PROBLEM DESCRIPTION |
The lines wanted are those in the data below that include "site".

### SUPPLIED MATERIAL

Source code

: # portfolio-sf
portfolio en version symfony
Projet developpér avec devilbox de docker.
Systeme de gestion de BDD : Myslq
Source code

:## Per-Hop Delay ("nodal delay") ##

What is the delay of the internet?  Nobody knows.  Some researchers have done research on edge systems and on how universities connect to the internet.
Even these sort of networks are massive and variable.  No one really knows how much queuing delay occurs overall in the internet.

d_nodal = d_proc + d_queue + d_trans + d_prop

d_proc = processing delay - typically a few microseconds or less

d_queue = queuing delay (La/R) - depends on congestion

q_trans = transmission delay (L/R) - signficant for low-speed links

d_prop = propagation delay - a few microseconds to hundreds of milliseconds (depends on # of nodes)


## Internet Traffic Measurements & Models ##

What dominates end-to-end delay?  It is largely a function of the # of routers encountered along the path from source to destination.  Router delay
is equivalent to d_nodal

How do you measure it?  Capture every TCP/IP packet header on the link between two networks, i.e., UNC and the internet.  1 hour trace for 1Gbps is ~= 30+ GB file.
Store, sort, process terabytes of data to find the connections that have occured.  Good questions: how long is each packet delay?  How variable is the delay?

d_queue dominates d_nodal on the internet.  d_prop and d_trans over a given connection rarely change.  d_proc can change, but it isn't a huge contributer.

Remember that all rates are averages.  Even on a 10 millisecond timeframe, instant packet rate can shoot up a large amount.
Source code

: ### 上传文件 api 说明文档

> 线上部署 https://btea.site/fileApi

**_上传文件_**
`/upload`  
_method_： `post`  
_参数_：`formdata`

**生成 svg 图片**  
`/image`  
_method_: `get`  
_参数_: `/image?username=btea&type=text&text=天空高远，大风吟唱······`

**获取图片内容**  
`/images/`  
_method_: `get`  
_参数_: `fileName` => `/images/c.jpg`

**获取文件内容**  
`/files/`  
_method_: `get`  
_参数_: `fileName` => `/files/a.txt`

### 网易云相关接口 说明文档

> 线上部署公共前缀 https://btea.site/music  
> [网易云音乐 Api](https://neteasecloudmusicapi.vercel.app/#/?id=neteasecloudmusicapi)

######

TASK OUTPUT |
> 线上部署 https://btea.site/fileApi
> 线上部署公共前缀 https://btea.site/music  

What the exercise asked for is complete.